#Satu-satunya antrian yang dijamin ga bakalan ada yang mau nyalib, adalah antrian kematian
Elang masih berpeluh basah, ketika handphone di tas sepedanya memanggil-manggil. Ia pun menepikan sepedanya, disandarkan pada batang Palm yang berdiri di pinggir Pasteur. Diraihnya hp jadul itu, rupanya ustadz Haidar.
Elang : “Assalaamu’alaikum ustadz”
Ustadz Haidar : “Wa’alaikum salam warahmatullaahi wabarakaatuh, Lang...kamu
lagi dimana?”
Elang : “Oh...lagi sepedahan di Pasteur ni ustadz, emang kenapa ustadz?”
Ustadz Haidar : “Oh...kalo bisa kamu secepatnya kesini, ada berita penting”
Elang : “Ada berita apa Ustadz?”
Ustadz Haidar : Ah...nanti saja disini saya jelaskan, gimana kamu bisa kesini
secepatnya Lang?”
Elang : “Baik ustadz, saya segera kesana. Saya balik dulu, sekalian ngajak
Zeno sama Senja.”
Ustadz Haidar : “Ok , saya juga ini on the way, saya dari Bogor langsung ke
pesantren. Ok deh, saya tunggu ya. Assalaamu’alaikum”

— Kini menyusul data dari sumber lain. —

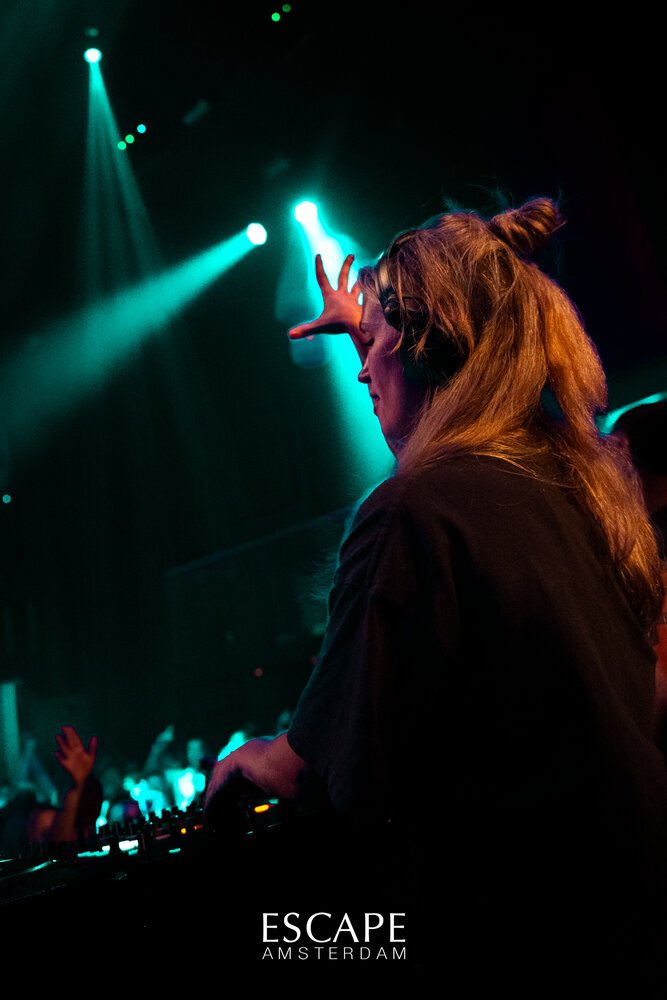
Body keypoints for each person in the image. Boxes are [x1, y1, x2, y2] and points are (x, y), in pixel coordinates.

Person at [204, 197, 667, 991]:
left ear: (425, 347)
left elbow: (324, 774)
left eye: (378, 340)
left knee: (261, 946)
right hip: (632, 908)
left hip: (518, 938)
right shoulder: (580, 492)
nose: (360, 369)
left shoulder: (411, 514)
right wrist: (377, 331)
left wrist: (245, 761)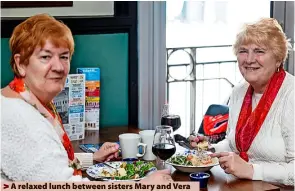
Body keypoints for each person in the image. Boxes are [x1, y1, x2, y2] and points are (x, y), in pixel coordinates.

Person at [1, 14, 173, 182]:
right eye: (45, 57)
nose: (59, 67)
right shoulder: (22, 120)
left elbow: (44, 163)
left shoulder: (19, 99)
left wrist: (92, 158)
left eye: (64, 57)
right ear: (21, 64)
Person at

Elang : “Wa’alaikum salam”
Lamunan Elang segera liar merayapi segala kemungkinan. Berita penting apa yang sementara ini masih dirahasiakan ustadz Haidar? Elang segera berkirim wa pada Zeno dan Senja. Dengan kecepatan penuh, Ia pun menggoes sepedanya menelusuri jalan kota yang ramai menuju arah rumah.
*****
“Lang, ada apa sih ini sebenarnya, kok perasaan gue ga enak ya?” tanya Zeno dari jok belakang mobil jazz perak Senja. Senja terdiam sedari tadi di jok samping Elang, rupanya ia merasakan perubahan sikap Elang padanya. Sementara Elang sendiri sibuk dengan pikirannya sendiri.
“Gue juga ga tau No, ntar ajalah kita tanya sama ustadz!”
Tak seperti biasanya, Zeno segera bungkam. Ia seperti kehilangan tenaga dan gairah untuk mempertontonkan kegilaannya seperti biasa. Dua jam lebih perjalanan Bandung – Lembang. Jalanan macet tak bersedia berkompromi.